Topic: Using Changes in Costume to Understand Changes in Culture
Speaker: Dr. Catherine Mathias
The Peterborough Chapter of the Ontario Archaeological Society is pleased to announce the first public archaeology presentation of the fall season. Our speaker will be Dr. Catherine Mathias. Using her research into remnants of 17th century costumes found in Ferryland, Newfoundland. Dr. Mathias will explore how cultures change over time.
As Dr. Mathias noted in the introduction to her doctoral thesis, “researchers of Art History or Archaeology of the Early Modern Period evidence must be multidisciplinary in order to understand all aspects of culture. Objects which become popular as a costume component can serve as markers for changes in culture.”
She went on to say, “my presentation will demonstrate the value of one such marker, the bootspur of the 17th century. Examples are taken from an archaeological site in Ferryland Newfoundland.
“The bootspur,” she said, “re-surfaces as an important item of dress in the 1900s.” For anyone interested in seeing a modern example of this element of fashion, a bootspur from the 20th century is accessible to the public via the Victoria County Historical Society.

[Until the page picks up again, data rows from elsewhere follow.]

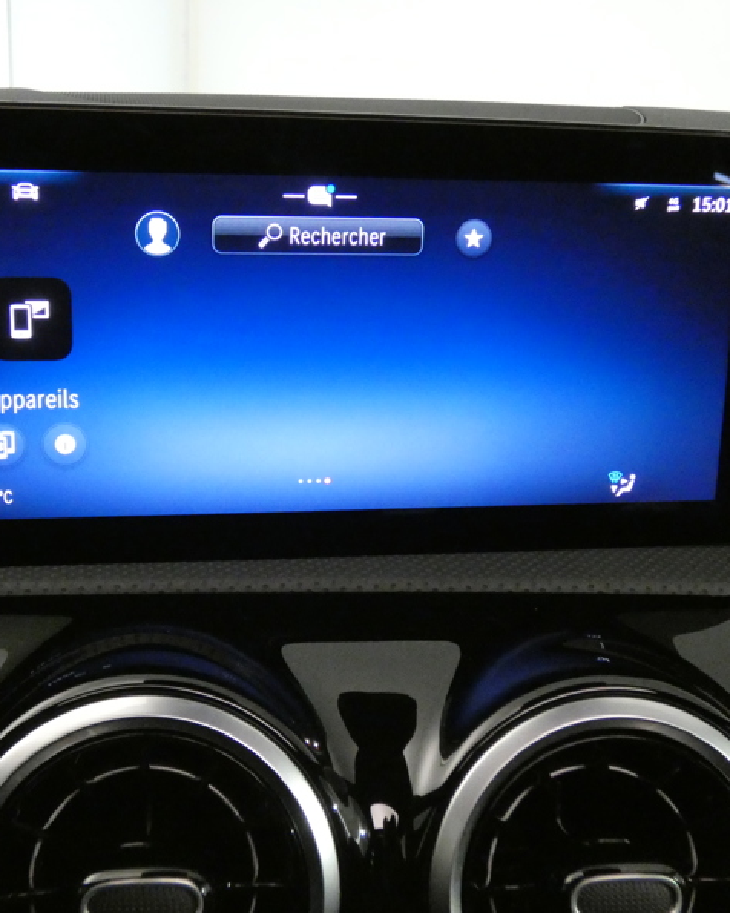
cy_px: 457
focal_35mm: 42
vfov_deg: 43.8
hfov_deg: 35.6
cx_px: 296
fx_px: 1134
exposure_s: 1/25
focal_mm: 5.8
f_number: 3.4
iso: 1600
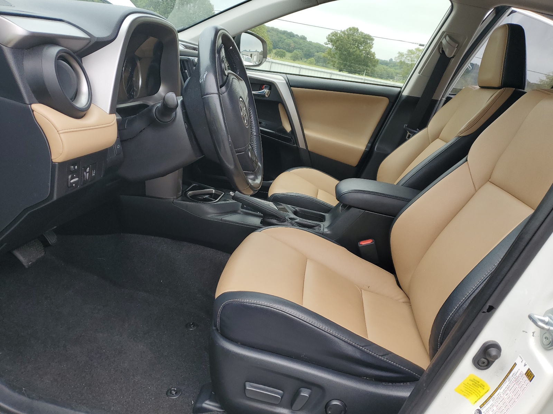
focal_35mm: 26
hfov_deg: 67.3
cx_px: 276
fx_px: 415
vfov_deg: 53.1
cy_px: 207
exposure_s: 1/286
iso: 50
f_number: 1.5
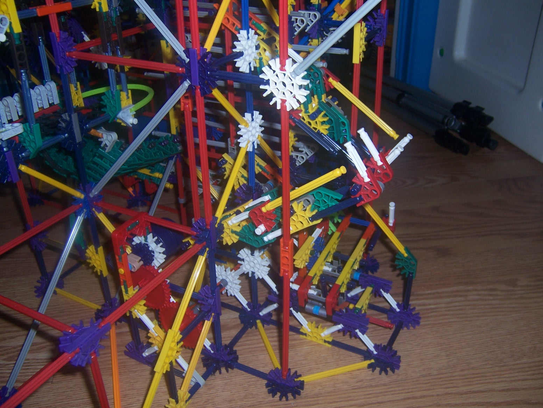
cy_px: 204
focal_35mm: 33
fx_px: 518
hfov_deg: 55.4
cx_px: 272
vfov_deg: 42.9
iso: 80
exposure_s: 1/60
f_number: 2.8
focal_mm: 5.5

Dr. Mathias is an Art Historian who works with archaeological material culture to put context to largely print culture and other visual culture. She has worked in the field of art conservation for some time. Much of the material culture she has studied and conserved comes from Red Bay Labrador and Ferryland Newfoundland. She has also worked on a large amount of material culture from the Middle East, both in Qatar and Afghanistan. Her most recent research project involves the movement of metalwork out of current day Mosul Iraq.
She has also worked with a 200BC site in Southern Italy conserving buckets of terra sigillata wares and was responsible for the conservation of much of the West Coast aboriginal objects, now in our History Museum in Ottawa.